Last month I was struggling with a few things that all together were making me feel quite low. Luckily I’ve more or less come out the other side now, but it wasn’t a fun place to be. I’ve since realised that I’m probably not alone in this respect and just wanted to share how these events have impacted on me and to let others with chronic illnesses know that it’s OK for everything to get too much sometimes.
Yesterday marked a year since I set off to America to begin Lyme Disease treatment with the expectation of hopefully seeing some improvement. I honestly can’t believe how quickly that time has gone! A year on I’ve been looking back and reflecting on what has happened since then and making inevitable comparisons between how my health was pre America to how it is currently and there is quite a difference.
I am more poorly now that I was then and have an array of extra symptoms to deal with as a result of the very intensive treatment. Life has therefore become more limited and debilitating. Experiencing what feels like a constant steady decline is hard, especially when others with Lyme disease (or other illnesses) who I know through social media, seem to be making improvements. I am genuinely SO happy to see others getting results – it makes my heart full and gives me hope. I am in no way resentful, but it has been making me feel a little left behind.
Time is ticking on. I have now been ill for almost four years (nine including the amount of time I’ve had chronic pain), and I am getting older. I am approaching 30 (well kind of – I’ll be 29 in February), and want to start doing the things I’ve missed out on in my twenties and looking forward to things I should be doing at this age. For example, lots of people I know are getting engaged and the wedding season has also just begun. I’m over the moon that two of my best friends are getting married next summer! Even though I know there’s no way I’d miss my besties’ weddings, no matter how sick I may be at that time (especially as I’m Maid of Honour at one – EEEEEE so excited) and I’ll push myself to take part in as much of those special days that I possibly can, I just want to be well enough to be able to relax and be a part of these incredible moments without being distracted by pain, fatigue, noise sensitivity etc.

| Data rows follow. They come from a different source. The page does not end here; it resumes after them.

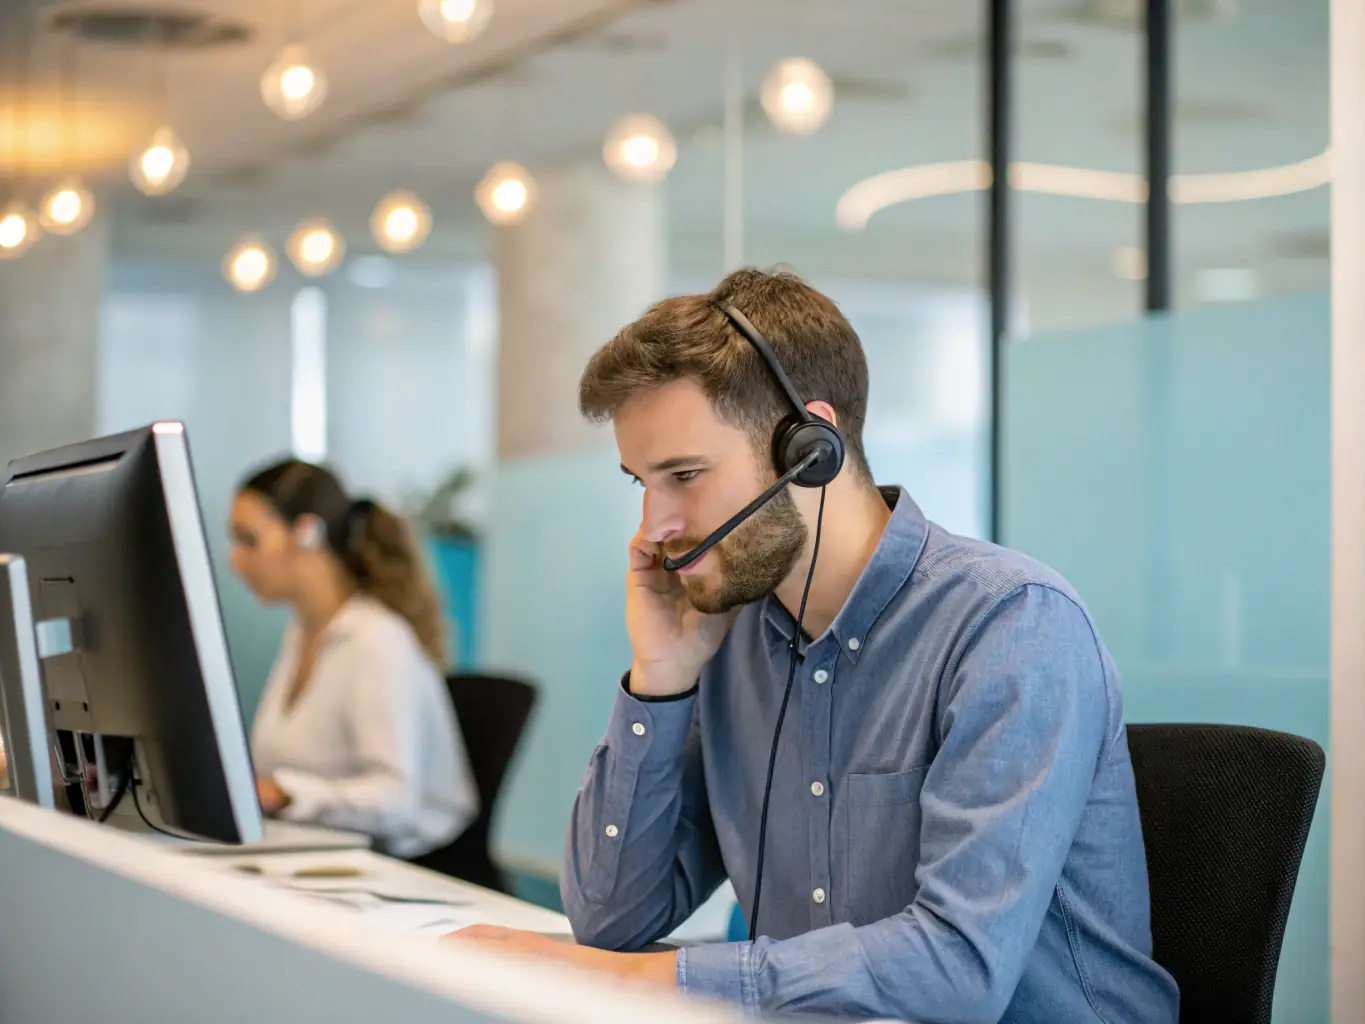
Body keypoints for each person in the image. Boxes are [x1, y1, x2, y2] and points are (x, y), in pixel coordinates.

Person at [445, 268, 1179, 1024]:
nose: (655, 526)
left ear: (810, 447)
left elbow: (957, 969)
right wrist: (659, 679)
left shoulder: (1009, 624)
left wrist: (621, 982)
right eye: (642, 483)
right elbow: (612, 919)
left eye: (684, 475)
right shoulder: (727, 639)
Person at [230, 458, 478, 860]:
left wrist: (283, 793)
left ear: (307, 533)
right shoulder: (302, 632)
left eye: (248, 539)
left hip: (407, 871)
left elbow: (394, 801)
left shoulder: (377, 641)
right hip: (323, 854)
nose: (235, 560)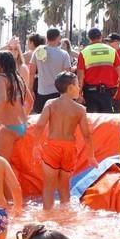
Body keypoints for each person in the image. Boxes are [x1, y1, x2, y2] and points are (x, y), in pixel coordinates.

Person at [30, 72, 97, 211]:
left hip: (52, 147)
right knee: (64, 185)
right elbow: (87, 135)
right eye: (78, 84)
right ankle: (65, 216)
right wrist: (91, 156)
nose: (79, 88)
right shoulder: (79, 109)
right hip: (69, 149)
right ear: (71, 87)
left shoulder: (50, 104)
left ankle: (47, 215)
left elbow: (40, 126)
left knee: (48, 186)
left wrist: (36, 145)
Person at [0, 52, 32, 163]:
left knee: (3, 166)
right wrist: (24, 116)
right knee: (11, 165)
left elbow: (2, 100)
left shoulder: (0, 78)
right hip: (22, 126)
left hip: (8, 128)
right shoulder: (18, 78)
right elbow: (30, 101)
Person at [76, 28, 120, 113]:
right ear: (101, 37)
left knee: (92, 122)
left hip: (90, 93)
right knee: (106, 120)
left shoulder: (84, 53)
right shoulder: (112, 51)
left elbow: (80, 77)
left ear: (89, 38)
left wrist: (79, 94)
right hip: (107, 93)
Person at [31, 28, 73, 113]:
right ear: (59, 38)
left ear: (47, 37)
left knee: (42, 119)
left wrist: (30, 89)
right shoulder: (64, 54)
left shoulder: (38, 51)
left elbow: (31, 72)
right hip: (58, 93)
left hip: (41, 92)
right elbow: (67, 76)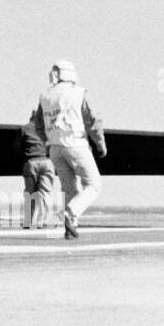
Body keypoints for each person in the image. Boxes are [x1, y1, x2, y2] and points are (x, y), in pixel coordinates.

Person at [36, 60, 105, 240]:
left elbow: (38, 125)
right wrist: (100, 144)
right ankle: (70, 213)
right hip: (75, 144)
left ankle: (71, 227)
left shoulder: (45, 96)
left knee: (69, 188)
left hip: (55, 148)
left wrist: (49, 141)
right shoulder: (79, 92)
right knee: (94, 185)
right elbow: (93, 120)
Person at [19, 108, 56, 228]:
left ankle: (28, 221)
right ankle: (44, 221)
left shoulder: (25, 128)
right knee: (45, 192)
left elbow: (17, 147)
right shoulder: (48, 129)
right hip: (46, 161)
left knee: (30, 192)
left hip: (31, 161)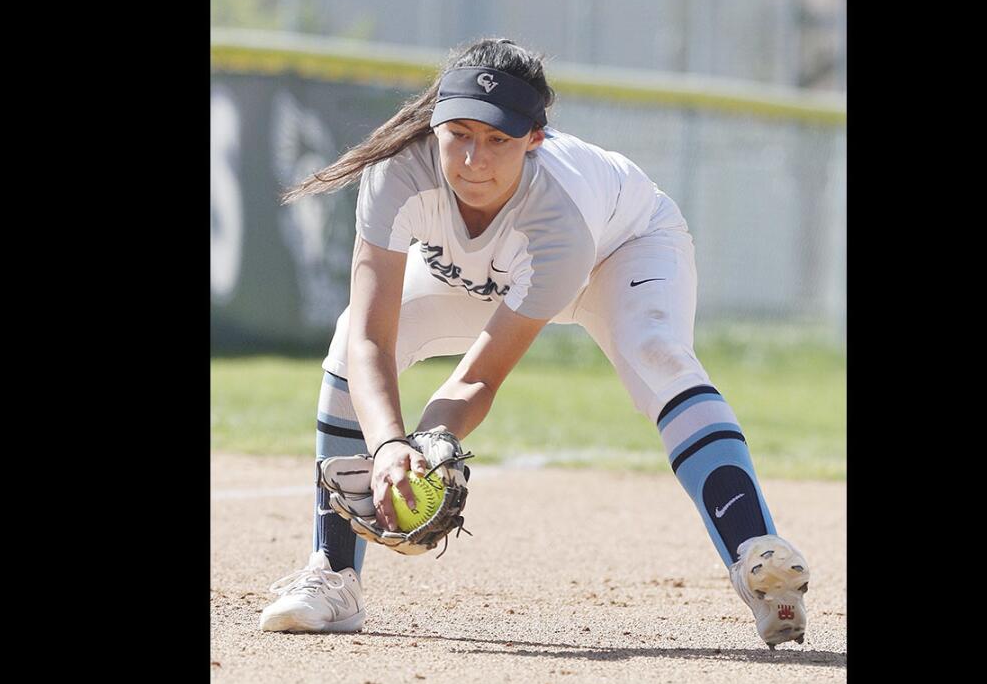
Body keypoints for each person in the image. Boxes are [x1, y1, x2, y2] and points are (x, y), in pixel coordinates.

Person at [259, 38, 811, 646]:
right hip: (483, 274)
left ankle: (760, 564)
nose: (474, 159)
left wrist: (430, 438)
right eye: (461, 133)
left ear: (534, 139)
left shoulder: (560, 219)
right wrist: (397, 448)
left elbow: (478, 378)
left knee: (658, 353)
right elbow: (371, 336)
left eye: (499, 139)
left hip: (620, 248)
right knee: (344, 344)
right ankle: (332, 576)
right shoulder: (398, 173)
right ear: (436, 122)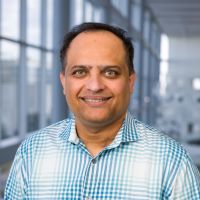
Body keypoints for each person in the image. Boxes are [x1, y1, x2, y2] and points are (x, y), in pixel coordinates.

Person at [4, 22, 200, 199]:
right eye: (80, 72)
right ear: (64, 82)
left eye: (110, 72)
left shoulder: (172, 161)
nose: (95, 86)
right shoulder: (31, 152)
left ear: (130, 82)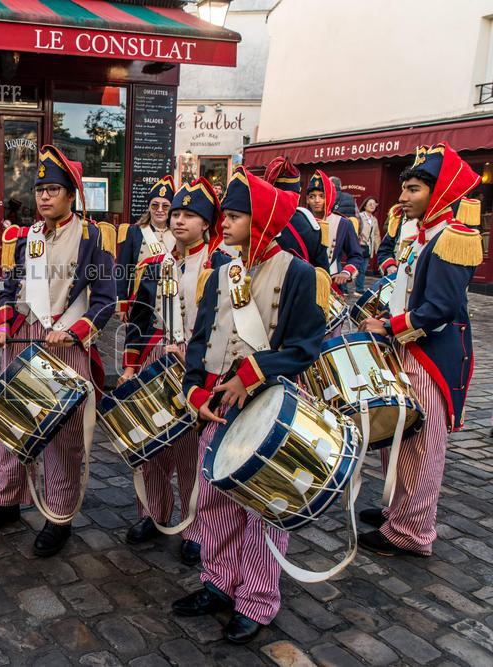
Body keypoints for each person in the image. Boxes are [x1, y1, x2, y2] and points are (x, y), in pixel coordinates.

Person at [173, 166, 326, 644]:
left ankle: (257, 597)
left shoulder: (299, 274)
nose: (227, 224)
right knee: (214, 496)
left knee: (259, 507)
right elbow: (201, 340)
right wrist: (195, 389)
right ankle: (218, 581)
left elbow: (307, 345)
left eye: (236, 217)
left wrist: (252, 373)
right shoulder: (223, 273)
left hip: (268, 404)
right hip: (219, 404)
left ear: (260, 221)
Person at [0, 144, 116, 557]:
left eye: (54, 189)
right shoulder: (27, 236)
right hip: (25, 340)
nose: (45, 197)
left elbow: (106, 299)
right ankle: (7, 499)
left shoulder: (92, 236)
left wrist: (75, 332)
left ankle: (59, 515)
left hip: (67, 344)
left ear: (71, 194)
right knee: (14, 423)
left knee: (63, 437)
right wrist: (2, 327)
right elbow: (12, 292)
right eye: (40, 191)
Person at [357, 143, 481, 558]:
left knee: (422, 443)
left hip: (431, 355)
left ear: (438, 192)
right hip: (410, 351)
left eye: (412, 189)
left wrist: (389, 326)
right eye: (404, 188)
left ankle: (412, 531)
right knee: (400, 434)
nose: (402, 197)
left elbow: (440, 309)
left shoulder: (453, 236)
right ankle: (399, 510)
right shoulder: (426, 233)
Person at [119, 177, 230, 565]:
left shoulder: (222, 265)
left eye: (189, 215)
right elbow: (139, 320)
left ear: (207, 222)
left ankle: (195, 526)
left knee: (190, 455)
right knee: (152, 447)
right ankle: (153, 512)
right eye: (177, 214)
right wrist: (131, 365)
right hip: (156, 361)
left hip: (196, 368)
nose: (179, 221)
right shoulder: (154, 264)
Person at [116, 176, 175, 319]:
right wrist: (123, 304)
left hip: (170, 299)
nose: (159, 210)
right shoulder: (134, 232)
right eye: (155, 205)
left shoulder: (178, 233)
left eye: (165, 206)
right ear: (149, 207)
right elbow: (123, 270)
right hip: (140, 300)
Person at [263, 157, 329, 271]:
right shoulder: (312, 223)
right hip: (305, 286)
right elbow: (322, 272)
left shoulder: (262, 222)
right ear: (298, 192)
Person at [306, 171, 362, 291]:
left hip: (329, 282)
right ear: (307, 199)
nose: (316, 200)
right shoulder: (300, 219)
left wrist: (346, 272)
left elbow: (355, 254)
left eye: (322, 196)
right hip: (302, 282)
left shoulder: (343, 223)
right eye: (312, 196)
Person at [355, 196, 382, 294]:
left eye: (374, 204)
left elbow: (376, 235)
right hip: (358, 245)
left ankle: (359, 289)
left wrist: (378, 250)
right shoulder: (360, 216)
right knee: (353, 267)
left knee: (363, 269)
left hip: (367, 248)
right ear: (365, 205)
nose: (372, 206)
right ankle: (344, 288)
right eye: (370, 203)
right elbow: (355, 229)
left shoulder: (374, 219)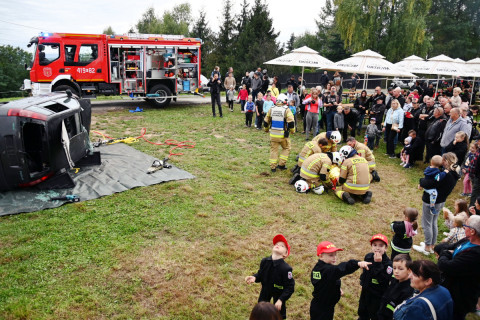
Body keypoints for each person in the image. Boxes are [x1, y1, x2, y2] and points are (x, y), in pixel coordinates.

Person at [310, 241, 371, 320]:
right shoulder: (327, 270)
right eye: (331, 255)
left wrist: (336, 288)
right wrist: (357, 264)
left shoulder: (319, 268)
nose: (334, 257)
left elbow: (325, 283)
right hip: (322, 310)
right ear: (321, 256)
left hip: (323, 306)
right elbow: (340, 269)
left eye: (335, 254)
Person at [414, 153, 460, 255]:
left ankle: (426, 247)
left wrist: (421, 181)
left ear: (446, 161)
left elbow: (428, 183)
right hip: (441, 200)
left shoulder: (444, 175)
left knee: (426, 223)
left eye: (442, 160)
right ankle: (431, 245)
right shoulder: (454, 173)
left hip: (432, 201)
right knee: (433, 222)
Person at [436, 215, 480, 320]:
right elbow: (448, 247)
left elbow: (445, 266)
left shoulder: (476, 255)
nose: (464, 227)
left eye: (466, 225)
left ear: (473, 231)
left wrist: (444, 255)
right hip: (449, 289)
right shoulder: (467, 240)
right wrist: (446, 253)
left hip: (459, 298)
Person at [245, 234, 295, 320]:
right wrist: (255, 277)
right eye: (277, 244)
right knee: (261, 310)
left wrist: (281, 299)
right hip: (265, 290)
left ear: (285, 253)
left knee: (278, 313)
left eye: (282, 246)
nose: (278, 245)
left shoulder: (286, 268)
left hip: (279, 293)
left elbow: (290, 287)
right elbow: (260, 274)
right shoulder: (265, 261)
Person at [358, 234, 393, 320]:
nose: (377, 248)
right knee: (362, 311)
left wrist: (378, 263)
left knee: (374, 315)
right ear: (371, 246)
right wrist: (362, 283)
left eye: (381, 245)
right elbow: (365, 273)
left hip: (377, 295)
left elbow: (383, 280)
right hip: (366, 291)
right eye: (375, 245)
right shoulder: (368, 256)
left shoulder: (388, 264)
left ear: (386, 248)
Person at [377, 254, 414, 320]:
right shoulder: (395, 280)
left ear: (409, 271)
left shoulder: (408, 291)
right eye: (394, 268)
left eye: (401, 269)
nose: (396, 271)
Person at [263, 96, 295, 172]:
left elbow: (266, 121)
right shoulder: (286, 110)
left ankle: (273, 167)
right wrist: (292, 131)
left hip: (273, 134)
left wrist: (266, 129)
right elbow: (291, 122)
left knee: (274, 150)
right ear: (284, 101)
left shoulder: (272, 109)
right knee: (286, 148)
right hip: (283, 135)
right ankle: (281, 164)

These past couple of weeks I’ve been feeling a lot better mentally and I am feeling more like where I was before what was a rare low point for me. My own personal coping mechanism is to focus on today and live in the present rather than worrying about what might happen in the future. I also realise that making comparisons to how my health was at any given point is not helping the mindset I need to work towards my goal of getting better. Yes, I am feeling more poorly but I need to keep reminding myself that, with all the knowledge we have gained about my illness and the expertise of the specialists we are working with (we have now started working with a Naturopath too), I am so much closer than I was two years ago (when I was first diagnosed) to eventually getting better – and to getting stronger before these big celebrations. Even if I am as poorly as I am today, I will still make the best of it and do what I can and those days will still be so very magical!
It’s important to understand that reading about a few sufferers online who are seeing improvements does not mean that everyone except you is getting better and that you are being left behind. Lots of people don’t want to share the bad stuff or are just too poorly to post and many of those who do share their improvements (and it’s so lovely to see), often relapse and still really struggle day to day but may choose not to share those bad times. It’s easy to get a false impression from social media on just how many people are healing from chronic illness. It isn’t a reliable reflection of how well someone is – it’s a tiny, isolated snapshot of that persons day or week.
Life with chronic illness is tough – the fact that we make it through each day is something to be celebrated. Having a wobbley day/week or month doesn’t make you any less of a fighter; it’s ok to not be ok sometimes, especially considering what we deal with!